Welcome to another Flourish Friday!
If you’re new to How I Flourish in Des Moines, this blog series shares the stories of local women in business. Get ready to learn more about these passionate women, how they started businesses in the Des Moines area, and advice they have to share.
Today local graphic designer and fitness advocate Claire Richmond is taking us behind the scenes of her empowerment-focused brand, Hello and High Five. Read on to learn how Claire’s personal health journey shaped her business from the start.
Introducing Claire Richmond and Hello and High Five
1. What is your business, and what do you do?
Hello and High Five is a brand transforming the way we send high fives and empowering females in fitness. I am a runner, a running coach and a graphic designer. I started HAH5 because I was sick with a devastating rare disease, which forced me to drop out of marathon training. After 27 days in the hospital in a five-month period, I was weak, tired and had lost my full-time job. I discovered I have acute intermittent porphyria, a disease for which there is no cure and requires regular infusions of an enzyme my body does not efficiently produce. I knew my life was going to look a lot different, and I wasn’t sure if my health would be stable enough to work full-time. HAH5 allowed me an opportunity to stay connected with the running community, and to support my running buddies in new ways.
I design HAH5 greeting cards for all my fitness friends, including collections for runners, cyclists and yogis. However, our organization is more than greeting cards, we’re about creating a sense of community through partnerships with other businesses, giving high fives at fitness-related community events and giving women a voice on our online platforms. Our blog and social channels create a safe space for females in fitness. We love to post about anything from running tips to interviews with athletes, and opportunities to get real about issues, such as body image and mental health.
2. How long have you been in business?
I started my business from my couch in the spring of 2016. My first greeting card depicted a T-Rex chasing a runner, with a caption reading: Keep Running. I designed it as a joke for a friend, who was continuing to train for the race from which I dropped out. I posted about it on social media, and almost instantly I received messages asking where the card could be purchased. I browsed online for running cards, but couldn’t find any that adequately communicated the good luck messages I desired. So I designed a few more and created an Etsy site. Hello And High Five was born!
3. What sparked your interest in becoming a small business owner?
Honestly, owning a small business was never part of my plan. I had an idea to provide a new kind of support for athletes, but it wasn’t until I was in a place in my life where I literally had nothing left to lose that I went for it. When I had the chance to slow down and think about it, I realized a line of fitness-focused greeting cards would allow me to connect the dots between running, coaching and graphic design.
4. What gap does your business fill?
HAH5 provides uniquely designed cards for sending to friends who are training for athletic events. It also works to create a culture of cheering, inspiring and giving high fives!
5. What do you enjoy most about operating a business in the Des Moines metro?
I enjoy plenty of aspects about operating a business in the Des Moines metro, but what I enjoy the most is probably the collaborative spirit. There are so many girl bosses I’ve met on this journey and I have never felt like any of them wanted to do anything but help me along. Case in point, I work with Rachel Peterson Social for my Facebook and Instagram channels because I knew her from the running community.
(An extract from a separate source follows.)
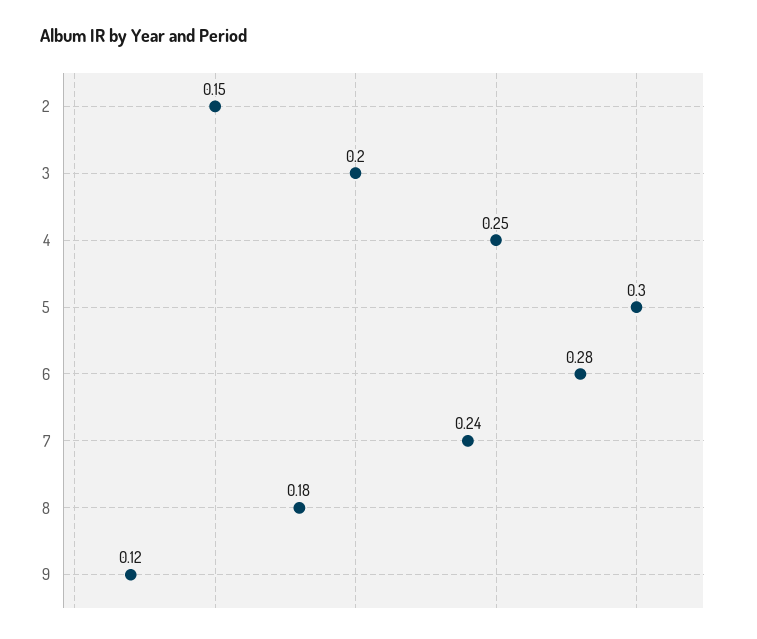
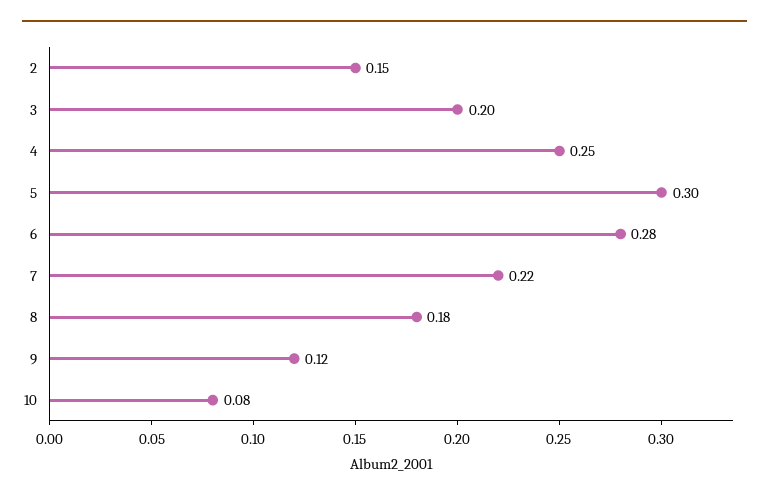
7: 0.24 -> 0.22
10: none -> 0.08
Rachel wanted to start her business about the time I was looking to take my brands on social media, so we got started right about the same time.
6. What is the best business-related advice you’ve received?
Add value to the lives of your customers, focus on their interests and then when you have nothing left to give, figure out new ways to keep giving. The results you yield are often unexpected, genuine and invaluable.
7. What tip do you have for other women in business?
Use gratitude practice as a business strategy. I “high five” other business owners by sending cards, attending business events, and even giving shout-outs on social media. Through these efforts I have received amazing, reciprocal support, opening up unique connections and opportunities, in the form of client referrals, event partnerships and card design projects.